*** Opening of Available data ***

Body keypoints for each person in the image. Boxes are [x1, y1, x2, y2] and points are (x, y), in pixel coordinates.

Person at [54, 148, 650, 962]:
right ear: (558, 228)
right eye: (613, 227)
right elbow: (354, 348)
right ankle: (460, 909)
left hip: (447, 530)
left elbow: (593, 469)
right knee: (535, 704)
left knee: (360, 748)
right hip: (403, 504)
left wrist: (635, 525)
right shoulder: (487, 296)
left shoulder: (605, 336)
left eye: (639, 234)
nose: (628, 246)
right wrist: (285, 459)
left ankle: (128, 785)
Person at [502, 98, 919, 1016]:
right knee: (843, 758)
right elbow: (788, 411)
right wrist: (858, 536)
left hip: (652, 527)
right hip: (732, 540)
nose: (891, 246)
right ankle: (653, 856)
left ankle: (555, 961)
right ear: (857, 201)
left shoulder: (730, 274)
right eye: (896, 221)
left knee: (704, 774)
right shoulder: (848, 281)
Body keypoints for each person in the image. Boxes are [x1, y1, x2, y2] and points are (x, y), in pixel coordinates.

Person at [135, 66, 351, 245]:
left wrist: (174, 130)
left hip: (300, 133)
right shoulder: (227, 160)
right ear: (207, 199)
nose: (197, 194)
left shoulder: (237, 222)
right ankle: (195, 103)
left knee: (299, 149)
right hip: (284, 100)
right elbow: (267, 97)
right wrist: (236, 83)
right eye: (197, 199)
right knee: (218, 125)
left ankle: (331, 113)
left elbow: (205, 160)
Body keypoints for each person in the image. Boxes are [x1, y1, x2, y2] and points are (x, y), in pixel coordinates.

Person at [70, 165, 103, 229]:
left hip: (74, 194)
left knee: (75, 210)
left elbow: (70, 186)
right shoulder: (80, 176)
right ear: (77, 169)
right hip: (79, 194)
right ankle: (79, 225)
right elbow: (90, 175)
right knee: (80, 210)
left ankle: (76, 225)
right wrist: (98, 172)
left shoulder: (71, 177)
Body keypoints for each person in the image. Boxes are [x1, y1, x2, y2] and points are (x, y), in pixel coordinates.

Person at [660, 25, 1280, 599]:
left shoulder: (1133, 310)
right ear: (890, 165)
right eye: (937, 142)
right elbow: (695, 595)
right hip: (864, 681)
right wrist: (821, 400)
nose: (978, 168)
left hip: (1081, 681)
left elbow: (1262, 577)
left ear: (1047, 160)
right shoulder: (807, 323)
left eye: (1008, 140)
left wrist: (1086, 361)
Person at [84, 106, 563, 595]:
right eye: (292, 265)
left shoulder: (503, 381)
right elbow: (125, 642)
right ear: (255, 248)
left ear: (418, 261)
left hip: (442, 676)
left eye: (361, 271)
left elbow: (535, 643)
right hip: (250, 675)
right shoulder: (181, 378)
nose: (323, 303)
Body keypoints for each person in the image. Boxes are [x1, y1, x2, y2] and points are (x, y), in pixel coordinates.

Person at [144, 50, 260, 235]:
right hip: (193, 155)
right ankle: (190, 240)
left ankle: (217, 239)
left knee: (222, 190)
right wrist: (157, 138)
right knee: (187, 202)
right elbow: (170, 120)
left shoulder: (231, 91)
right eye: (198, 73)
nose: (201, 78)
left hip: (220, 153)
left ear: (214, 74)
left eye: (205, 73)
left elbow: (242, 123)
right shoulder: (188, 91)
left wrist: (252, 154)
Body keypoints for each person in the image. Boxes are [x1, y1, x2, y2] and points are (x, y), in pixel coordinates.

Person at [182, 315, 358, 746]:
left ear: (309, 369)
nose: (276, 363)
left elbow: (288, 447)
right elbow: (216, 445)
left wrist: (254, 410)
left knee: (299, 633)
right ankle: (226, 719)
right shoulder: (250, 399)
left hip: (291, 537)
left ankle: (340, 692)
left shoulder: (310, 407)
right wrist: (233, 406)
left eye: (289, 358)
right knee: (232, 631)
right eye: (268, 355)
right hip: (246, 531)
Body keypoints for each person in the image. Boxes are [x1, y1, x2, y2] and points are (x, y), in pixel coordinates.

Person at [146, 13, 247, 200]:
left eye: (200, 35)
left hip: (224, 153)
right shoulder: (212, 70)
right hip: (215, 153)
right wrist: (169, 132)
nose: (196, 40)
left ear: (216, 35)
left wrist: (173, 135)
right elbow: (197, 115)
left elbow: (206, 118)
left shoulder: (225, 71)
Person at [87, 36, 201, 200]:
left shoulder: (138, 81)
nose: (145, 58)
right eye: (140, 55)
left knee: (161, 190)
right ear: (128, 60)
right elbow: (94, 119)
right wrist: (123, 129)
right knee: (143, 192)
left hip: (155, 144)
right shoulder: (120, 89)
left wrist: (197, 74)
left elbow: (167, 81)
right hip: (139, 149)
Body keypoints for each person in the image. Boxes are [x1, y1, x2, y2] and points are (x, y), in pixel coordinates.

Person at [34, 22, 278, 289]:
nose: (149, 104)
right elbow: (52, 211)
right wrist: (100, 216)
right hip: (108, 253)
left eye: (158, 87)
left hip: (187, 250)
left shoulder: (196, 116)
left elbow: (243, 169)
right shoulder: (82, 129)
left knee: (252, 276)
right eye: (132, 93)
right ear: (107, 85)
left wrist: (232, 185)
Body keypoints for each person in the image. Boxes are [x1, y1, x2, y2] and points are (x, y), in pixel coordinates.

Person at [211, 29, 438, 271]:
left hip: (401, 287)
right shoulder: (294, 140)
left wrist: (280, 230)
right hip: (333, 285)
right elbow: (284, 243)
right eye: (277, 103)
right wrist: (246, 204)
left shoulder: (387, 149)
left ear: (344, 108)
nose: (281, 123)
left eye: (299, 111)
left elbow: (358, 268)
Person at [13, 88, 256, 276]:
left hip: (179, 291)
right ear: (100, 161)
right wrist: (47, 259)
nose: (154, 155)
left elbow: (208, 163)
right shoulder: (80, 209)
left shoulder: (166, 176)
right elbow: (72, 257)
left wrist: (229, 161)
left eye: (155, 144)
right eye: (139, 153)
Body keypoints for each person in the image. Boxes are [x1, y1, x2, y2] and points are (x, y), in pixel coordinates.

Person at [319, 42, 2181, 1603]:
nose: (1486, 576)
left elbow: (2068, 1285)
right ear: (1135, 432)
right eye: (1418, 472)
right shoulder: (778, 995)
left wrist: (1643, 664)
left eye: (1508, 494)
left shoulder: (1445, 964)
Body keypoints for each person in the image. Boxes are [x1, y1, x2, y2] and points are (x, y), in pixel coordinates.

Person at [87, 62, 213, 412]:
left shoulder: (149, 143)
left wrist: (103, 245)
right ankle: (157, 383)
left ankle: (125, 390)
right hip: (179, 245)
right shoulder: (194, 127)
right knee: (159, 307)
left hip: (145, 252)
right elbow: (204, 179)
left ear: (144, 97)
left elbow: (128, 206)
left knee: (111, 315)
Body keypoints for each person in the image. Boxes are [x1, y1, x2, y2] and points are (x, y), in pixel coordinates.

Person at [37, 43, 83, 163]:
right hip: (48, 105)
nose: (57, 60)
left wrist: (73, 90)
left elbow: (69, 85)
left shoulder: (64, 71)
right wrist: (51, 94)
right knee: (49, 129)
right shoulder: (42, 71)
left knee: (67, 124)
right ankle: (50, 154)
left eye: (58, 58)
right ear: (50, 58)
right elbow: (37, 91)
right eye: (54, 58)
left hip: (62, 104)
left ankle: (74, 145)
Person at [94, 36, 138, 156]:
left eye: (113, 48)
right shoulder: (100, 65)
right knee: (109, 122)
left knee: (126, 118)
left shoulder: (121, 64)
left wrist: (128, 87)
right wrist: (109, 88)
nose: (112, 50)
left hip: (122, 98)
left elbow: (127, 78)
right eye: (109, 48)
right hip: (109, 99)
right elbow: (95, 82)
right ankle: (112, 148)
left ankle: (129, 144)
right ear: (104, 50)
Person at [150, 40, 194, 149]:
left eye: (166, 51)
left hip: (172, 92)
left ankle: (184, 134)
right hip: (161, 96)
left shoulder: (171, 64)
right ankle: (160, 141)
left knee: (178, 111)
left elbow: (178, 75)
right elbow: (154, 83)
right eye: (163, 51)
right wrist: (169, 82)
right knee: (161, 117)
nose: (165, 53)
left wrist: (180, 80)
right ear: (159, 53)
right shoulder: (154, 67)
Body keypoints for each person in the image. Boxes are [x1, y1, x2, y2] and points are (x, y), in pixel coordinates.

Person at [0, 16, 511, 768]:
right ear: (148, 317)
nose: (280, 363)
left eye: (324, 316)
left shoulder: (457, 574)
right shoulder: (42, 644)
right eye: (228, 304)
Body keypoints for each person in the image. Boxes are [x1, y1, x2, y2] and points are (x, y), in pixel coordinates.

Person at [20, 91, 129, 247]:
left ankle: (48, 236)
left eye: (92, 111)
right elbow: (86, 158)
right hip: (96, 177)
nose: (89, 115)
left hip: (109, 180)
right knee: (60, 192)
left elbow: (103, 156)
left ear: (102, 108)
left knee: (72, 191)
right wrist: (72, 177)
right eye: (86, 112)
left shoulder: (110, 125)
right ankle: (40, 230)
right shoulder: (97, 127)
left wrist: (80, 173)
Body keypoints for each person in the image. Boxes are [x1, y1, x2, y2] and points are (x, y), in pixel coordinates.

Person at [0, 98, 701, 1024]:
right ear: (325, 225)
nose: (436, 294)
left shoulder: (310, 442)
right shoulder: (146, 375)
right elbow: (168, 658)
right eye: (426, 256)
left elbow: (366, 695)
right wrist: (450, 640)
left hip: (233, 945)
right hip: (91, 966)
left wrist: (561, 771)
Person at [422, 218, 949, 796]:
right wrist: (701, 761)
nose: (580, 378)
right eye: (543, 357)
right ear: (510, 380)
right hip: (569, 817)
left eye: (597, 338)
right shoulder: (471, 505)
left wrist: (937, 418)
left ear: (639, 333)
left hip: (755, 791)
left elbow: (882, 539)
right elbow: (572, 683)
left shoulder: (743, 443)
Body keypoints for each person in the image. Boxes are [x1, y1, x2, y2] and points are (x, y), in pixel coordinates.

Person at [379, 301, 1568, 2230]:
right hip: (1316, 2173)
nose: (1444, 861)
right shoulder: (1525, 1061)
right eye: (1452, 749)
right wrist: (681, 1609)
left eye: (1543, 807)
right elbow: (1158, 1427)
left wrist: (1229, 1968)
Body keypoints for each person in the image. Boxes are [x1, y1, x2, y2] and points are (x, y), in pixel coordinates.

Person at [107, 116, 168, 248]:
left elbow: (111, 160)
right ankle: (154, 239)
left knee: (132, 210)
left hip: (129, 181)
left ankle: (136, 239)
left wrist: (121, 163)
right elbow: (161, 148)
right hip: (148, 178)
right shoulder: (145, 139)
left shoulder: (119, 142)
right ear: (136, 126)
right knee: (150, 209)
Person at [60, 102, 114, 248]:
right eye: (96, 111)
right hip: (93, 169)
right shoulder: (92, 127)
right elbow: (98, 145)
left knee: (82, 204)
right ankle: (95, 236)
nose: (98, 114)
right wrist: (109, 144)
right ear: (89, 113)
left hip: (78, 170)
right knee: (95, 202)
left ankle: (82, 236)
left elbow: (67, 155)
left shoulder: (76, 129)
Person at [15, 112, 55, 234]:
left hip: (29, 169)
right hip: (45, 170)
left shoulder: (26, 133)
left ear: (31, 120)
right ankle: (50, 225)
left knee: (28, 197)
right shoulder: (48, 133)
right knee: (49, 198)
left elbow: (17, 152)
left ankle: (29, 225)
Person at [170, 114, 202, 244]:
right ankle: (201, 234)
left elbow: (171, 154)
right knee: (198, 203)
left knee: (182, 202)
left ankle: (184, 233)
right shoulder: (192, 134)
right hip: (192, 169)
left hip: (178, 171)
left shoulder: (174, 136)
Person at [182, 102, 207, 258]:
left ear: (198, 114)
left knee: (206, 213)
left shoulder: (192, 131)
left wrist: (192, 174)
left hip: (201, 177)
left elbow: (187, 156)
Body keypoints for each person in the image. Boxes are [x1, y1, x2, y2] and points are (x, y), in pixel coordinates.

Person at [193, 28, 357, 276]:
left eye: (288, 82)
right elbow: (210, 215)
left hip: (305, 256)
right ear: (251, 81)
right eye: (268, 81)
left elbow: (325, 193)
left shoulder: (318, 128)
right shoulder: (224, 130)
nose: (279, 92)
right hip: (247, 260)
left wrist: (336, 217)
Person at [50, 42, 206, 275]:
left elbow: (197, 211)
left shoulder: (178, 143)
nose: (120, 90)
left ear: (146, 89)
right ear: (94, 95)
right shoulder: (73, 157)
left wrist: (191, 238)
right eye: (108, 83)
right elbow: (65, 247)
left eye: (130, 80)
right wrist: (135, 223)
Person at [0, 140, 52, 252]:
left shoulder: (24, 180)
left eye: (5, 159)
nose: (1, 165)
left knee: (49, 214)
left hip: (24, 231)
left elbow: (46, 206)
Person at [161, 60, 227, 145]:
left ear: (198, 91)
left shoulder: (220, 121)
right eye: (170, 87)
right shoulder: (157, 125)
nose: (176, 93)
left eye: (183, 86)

*** Close of Available data ***

Problem to work on - Copy the lines above exactly, beginning at the line that has "nose: (149, 104)" and stopping after the line that has "left hip: (401, 287)", and omit the rest.

Response to this exercise -
nose: (149, 104)
right elbow: (52, 211)
right wrist: (100, 216)
right hip: (108, 253)
left eye: (158, 87)
left hip: (187, 250)
left shoulder: (196, 116)
left elbow: (243, 169)
right shoulder: (82, 129)
left knee: (252, 276)
right eye: (132, 93)
right ear: (107, 85)
left wrist: (232, 185)
Body keypoints for each person in the image. Boxes are [x1, y1, x2, y2] and points are (x, y), in pixel coordinates.

Person at [211, 29, 438, 271]:
left hip: (401, 287)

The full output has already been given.